§ **PASSAGE**:
start

As Old Man Winter tightens his grip on us and makes us wish we were all as wealthy and cagey as our resident Purveyor of Dreams –– and, like him, owned a second home in the Valley of the Sun to which we could repair for restoration during the bleak winter months –– let us all gather round the old hot stove and warm the cockles of our hearts by talking baseball. 

 

WINTER MEETING:  Saturday, January 5, 2008, 6:00 p.m.

 

According to our scientific survey, the evening of Saturday, January 5, 2008, is the most doable date for our annual Winter Meeting, at which we will pay tribute to the 2007 Champion, Brother Shamu, and feast our eyes on the designer championship berets that are being printed up at Art FX perhaps even as we (figuratively) speak.  The game plan is for all of us to meet promptly at 6 p.m. that evening at Colton’s Woodfired Grill located at 17501 West Center Road, and after a hearty steak dinner with all the trimmings, we will plan to venture next door to the Fox and Hound or across the street to Oscar’s for further libations, celebrations, and associated monkeyshines and tomfoolery.  From that point on, you are on your own, whether your celestial lights take you from there to the casinos in Council Bluffs, the ballet, the emergency department, or the comforts of your own bed.  Currently, we have unwavering commitments from 11 of the 13 league participants to attend the Winter Meeting, more than enough for a quorum to modify our rules for the 2008 season.  In any event, now that you know the precise date, time and location of our winter shindig, mark it down, shout it out, and defend it jealously.  See you on the 5th, if not before. 

 

MORE ON THE 2007 SEASON

 

As has been pointed out to me by more than one of you, I somehow forgot to include a recitation of the final standings for 2007 in my last two editions of From the Bullpen.  Please be assured that this had nothing to do with the Senators’ dishonorable finish in the standings, and allow me to correct this little oversight by publishing them here: 

 

Final Standings for 2007

 

1.

Cubs

12823.00

2.

Highlanders

11947.50

3.

Bears

11753.50

4.

Chiefs

11649.25

5.

Wahoos

11523.00

6.

end

§ **RECORDED INFORMATION**:
start

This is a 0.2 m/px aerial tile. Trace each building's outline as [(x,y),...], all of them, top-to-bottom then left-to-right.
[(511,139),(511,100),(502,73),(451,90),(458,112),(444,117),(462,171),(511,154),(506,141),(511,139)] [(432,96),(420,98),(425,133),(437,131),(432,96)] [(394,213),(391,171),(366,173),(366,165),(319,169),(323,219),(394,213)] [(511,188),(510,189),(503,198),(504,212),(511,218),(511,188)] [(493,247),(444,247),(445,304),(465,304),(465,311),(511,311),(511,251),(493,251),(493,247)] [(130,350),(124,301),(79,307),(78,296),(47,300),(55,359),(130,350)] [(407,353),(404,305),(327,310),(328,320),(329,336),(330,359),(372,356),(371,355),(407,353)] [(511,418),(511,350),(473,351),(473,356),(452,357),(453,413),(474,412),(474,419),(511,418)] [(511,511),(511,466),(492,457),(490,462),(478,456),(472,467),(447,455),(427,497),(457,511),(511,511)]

end
start

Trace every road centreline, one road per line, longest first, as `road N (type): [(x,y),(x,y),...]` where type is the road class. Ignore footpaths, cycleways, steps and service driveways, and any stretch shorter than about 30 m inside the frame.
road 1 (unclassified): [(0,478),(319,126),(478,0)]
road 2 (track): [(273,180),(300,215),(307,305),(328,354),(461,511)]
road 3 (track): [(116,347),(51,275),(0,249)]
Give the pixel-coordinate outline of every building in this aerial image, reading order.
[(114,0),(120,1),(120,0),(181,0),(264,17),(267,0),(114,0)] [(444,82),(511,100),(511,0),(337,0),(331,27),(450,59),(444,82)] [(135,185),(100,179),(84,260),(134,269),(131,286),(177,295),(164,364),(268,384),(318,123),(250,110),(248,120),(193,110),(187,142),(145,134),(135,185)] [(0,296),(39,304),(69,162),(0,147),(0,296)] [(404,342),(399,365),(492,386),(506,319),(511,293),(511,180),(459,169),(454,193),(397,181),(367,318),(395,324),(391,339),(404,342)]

end

§ **LIST OF TASKS**:
**A)** In the baseball league newsletter, why does the writer print the final 2007 standings in this edition?
**B)** In the baseball league newsletter, where are members supposed to meet at 6 p.m. on the night of the Winter Meeting?

§ **ANSWERS TO THE EXERCISE**:
**A)** More than one league member pointed out that the writer forgot to include the final standings for 2007 in the last two editions of From the Bullpen. Printing them here corrects that oversight.

**B)** At Colton's Woodfired Grill, 17501 West Center Road.